Node streams are hard

“Node streams are hard. So I decided to learn them. Then I found out they weren’t hard, I just didn’t know about them yet. I updated markdown-pdf to have a streaming interface. It’s a farse really, because marked doesn’t have a streaming interface so markdown-pdf has to buffer all the markdown into memory before it is converted to HTML. That’s pretty dull, but I’m working on the assumption that in the future there’ll be a streaming markdown to HTML parser I can pipe the markdown into.

Likewise with converting the HTML to a PDF. Currenty markdown-pdf uses phantomjs to render the PDF. The HTML is piped into a temporary file, but then phantomjs reads the entire file and renders the page. Phantomjs isn’t node and doesn’t have a stream API so when it’s done it saves the PDF file to disk and node then creates a read stream for piping it to wherever.

It’s complex because there are two streams involved - an input stream and an output stream, the two are related, but disconnected by the need for a child phantomjs process to be spawned and do some processing in the middle of the pipe. Luckily there’s a module for composing these two streams into one readable/writeable stream (or duplex stream if you will), which pipes in to the first stream and out from the second. It’s called duplexer and is awesome.

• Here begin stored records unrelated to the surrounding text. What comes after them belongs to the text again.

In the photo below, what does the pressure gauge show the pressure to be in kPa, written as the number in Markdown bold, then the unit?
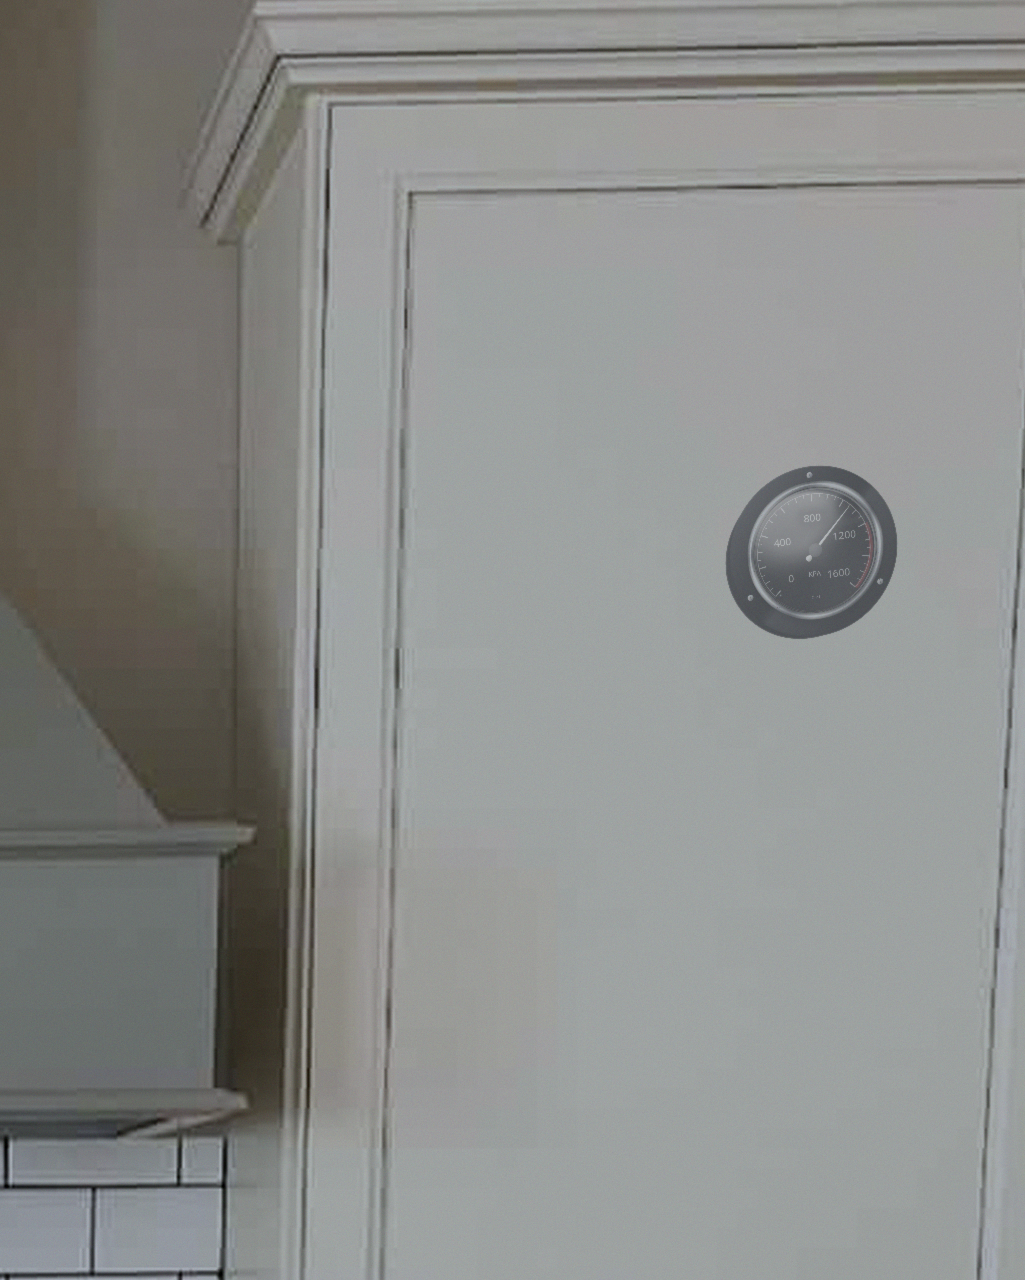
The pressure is **1050** kPa
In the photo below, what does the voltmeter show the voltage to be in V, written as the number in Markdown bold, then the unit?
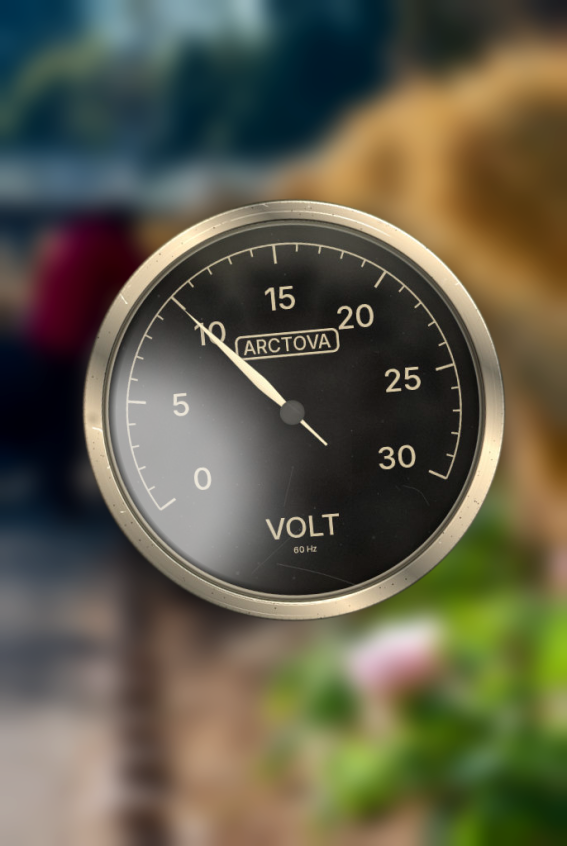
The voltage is **10** V
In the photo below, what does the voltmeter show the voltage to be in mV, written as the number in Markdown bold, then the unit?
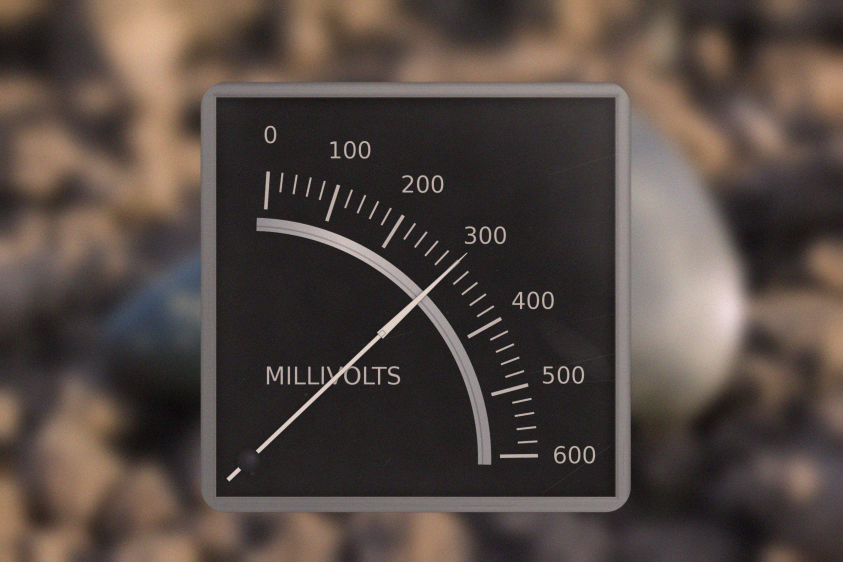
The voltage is **300** mV
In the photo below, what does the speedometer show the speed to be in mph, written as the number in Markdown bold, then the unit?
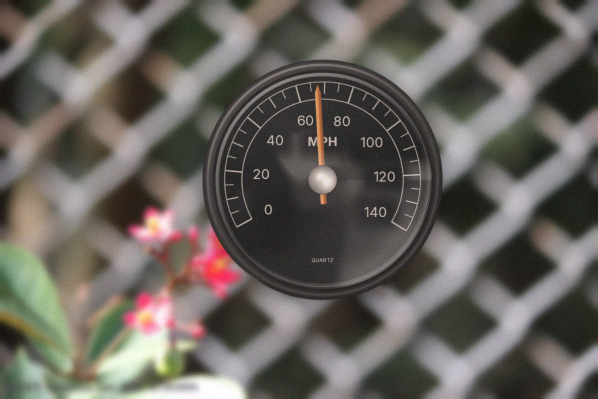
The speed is **67.5** mph
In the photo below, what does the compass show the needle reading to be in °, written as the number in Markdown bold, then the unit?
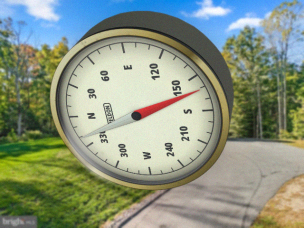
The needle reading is **160** °
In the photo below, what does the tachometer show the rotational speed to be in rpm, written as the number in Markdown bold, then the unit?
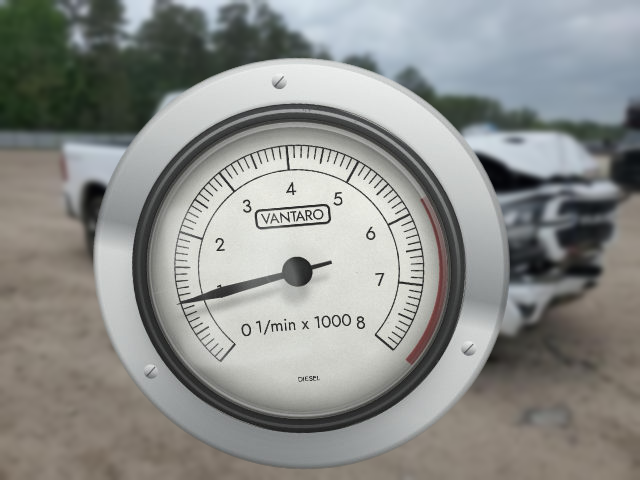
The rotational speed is **1000** rpm
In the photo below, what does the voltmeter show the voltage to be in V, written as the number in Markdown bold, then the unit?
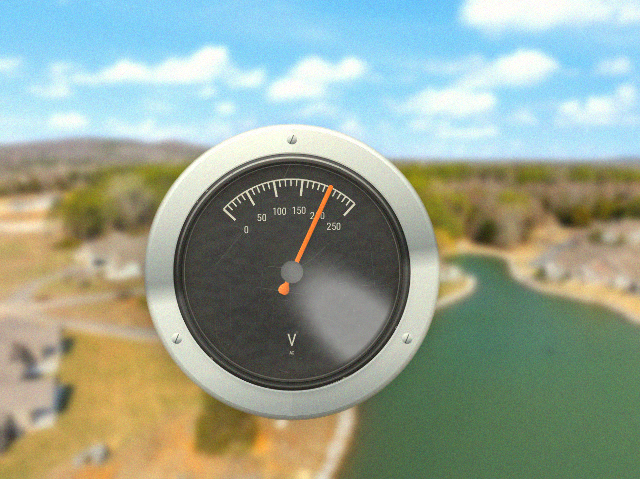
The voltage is **200** V
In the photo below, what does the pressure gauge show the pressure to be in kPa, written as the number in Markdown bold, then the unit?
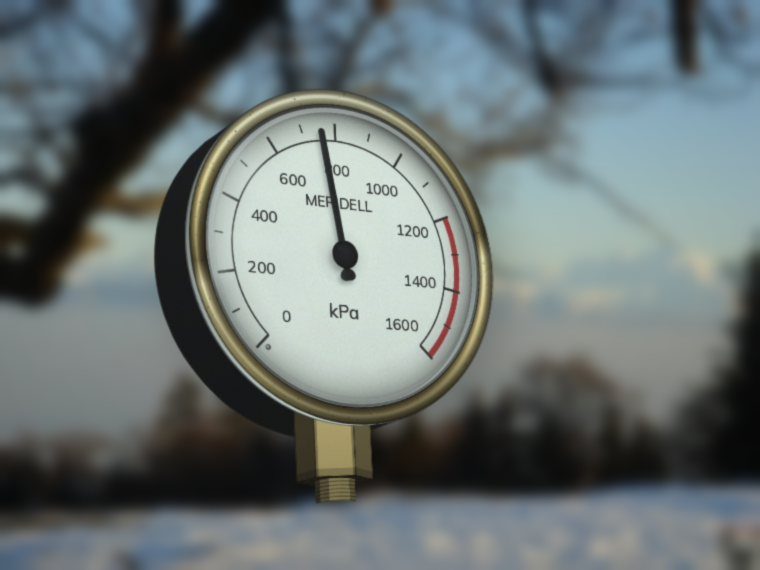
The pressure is **750** kPa
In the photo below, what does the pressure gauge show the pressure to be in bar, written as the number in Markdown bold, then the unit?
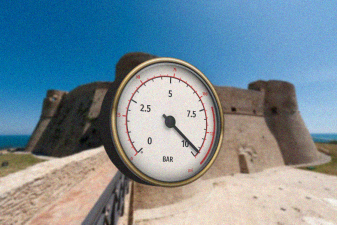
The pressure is **9.75** bar
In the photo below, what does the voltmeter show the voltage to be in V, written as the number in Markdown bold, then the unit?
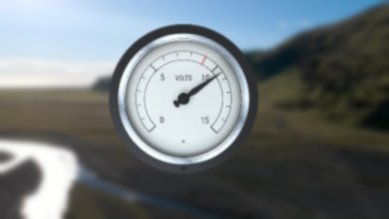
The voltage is **10.5** V
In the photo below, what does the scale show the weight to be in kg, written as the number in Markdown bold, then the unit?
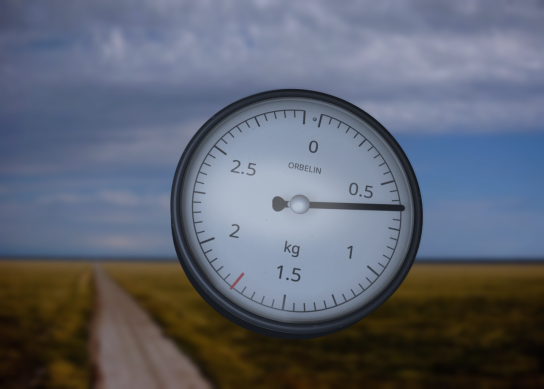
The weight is **0.65** kg
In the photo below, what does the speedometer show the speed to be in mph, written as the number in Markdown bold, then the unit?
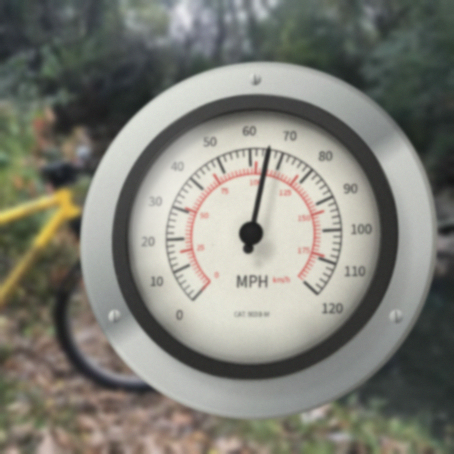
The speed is **66** mph
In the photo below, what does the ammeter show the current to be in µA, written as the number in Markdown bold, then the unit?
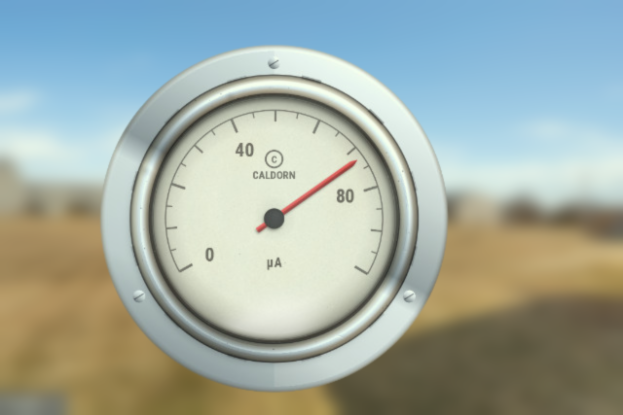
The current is **72.5** µA
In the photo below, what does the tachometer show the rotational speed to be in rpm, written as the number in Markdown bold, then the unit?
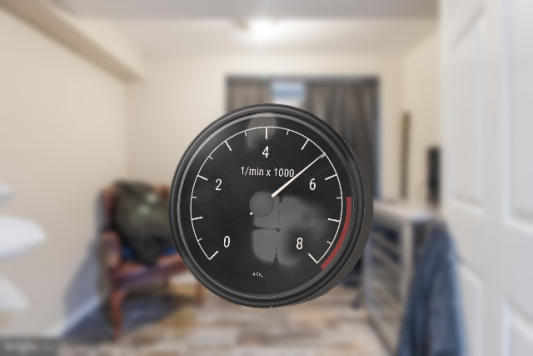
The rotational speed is **5500** rpm
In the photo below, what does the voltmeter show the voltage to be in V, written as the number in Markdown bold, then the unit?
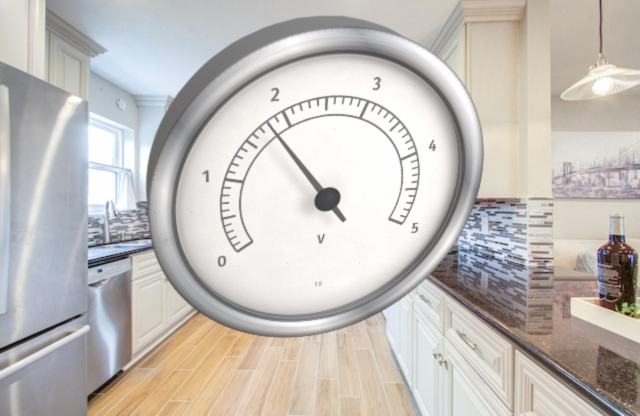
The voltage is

Anyway, the point is that streams aren’t hard, and actually there are a whole bunch of modules out there to help you work with them more easily. They seemed hard because I hadn’t taken the time to use them and get to know them. If you still feel like they are hard, then stop that and build something that uses them. I guess what pushed me into taking the plunge was hearing that “if you have a module that’s doing any kind of IO in node and you’re not using streams, then you’re doing it wrong”.”

22 January 2014